I had been concerned that we had not managed to tell Arnold and Lucie that we were leaving. Johnny managed to come up with their phone number and, faster than you might believe possible, Arnold and Lucie and Arnold Junior (Manu!) were at the boat, still looking very sleepy.

Arnold gave me a necklace and leaned in for a whiskery buss. Which gave me the key for how to comport myself with Johnny and Michel Senior.

It was the peak Gallic moment of my life.

After kisses and nanas all around, it was time for us to shove off. We got the main up, then made a pass by the dock for a final wave, and saw that two of Elias’ mates from many afternoon plays on the quai had come out with their mom to wave.

And then we sailed away from Rapa, most likely forever.

Arnold Jr.
Arnold Jr. (Manu!), Eric and Lucie after an impromptu fishing session on the quai Mike Litzow

And, so…it all means what, exactly?

Well, I can only think that Rapa resonated so strongly with us because the people there showed us the living embodiment of an approach to life that so many Westerners aspire to.

Arnold showing me some chops on the kamaka. Mike Litzow

Things that Westerners pay lip service to – like living in the moment, and being generous, and not being shackled to a life that serves material possession – are everywhere in evidence in Rapa.

Jackye, Jane and Alisa on our last full day in Rapa, in the community hall where we had previously attended crowded, happy scenes of celebration. Mike Litzow

As always with my travel interactions, I’m keen not to see these people as abstract utopian beings. They’re complex people, with their faults and their talents, just like us. Shortly before we arrived in Rapa, there was the most horrible tragedy you could imagine, involving sudden death and some of the more hopeless themes of human existence. Rapa is very much a place of the real world.

Jane and Michel were shouting us lunch. Us and the kids and Jane, Michel, Jackye and Johnny sat down at this private table, laid with food that women were making for takeaway sale in the village. Poisson cru, taro, a delicious dish of raw tuna and fermented coconut that I never learned the name for, chow mein, fried chicken, bread. Etc., etc.! Mike Litzow
Elias, getting down with the local Fanta.
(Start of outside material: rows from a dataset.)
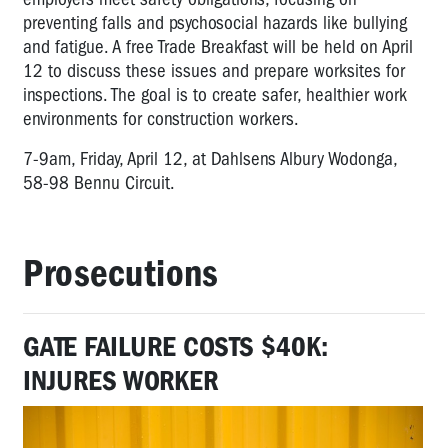
preventing falls and psychosocial hazards like bullying
and fatigue. A free Trade Breakfast will be held on April
12 to discuss these issues and prepare worksites for
inspections. The goal is to create safer, healthier work
environments for construction workers.
7-9am, Friday, April 12, at Dahlsens Albury Wodonga,
58-98 Bennu Circuit.
Prosecutions
GATE FAILURE COSTS $40K:
INJURES WORKER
Mike Litzow

But people on Rapa treated us – strangers who could not speak with most of them – with an incredible grace. And that welcome made it hard for us, the always-a-little-confused visitors, not to see Rapa as this incredible remote bit of the world where people have learned to lead life in a way that’s just a little bit more beautiful than what people have struck on in other places.

Final waves. Mike Litzow
For some reason Alisa and I found this picture so funny. Me, sailing away from Rapa, wondering what the hell just happened. Mike Litzow

I suppose that’s what’s kept us coming back to Polynesia over and over again.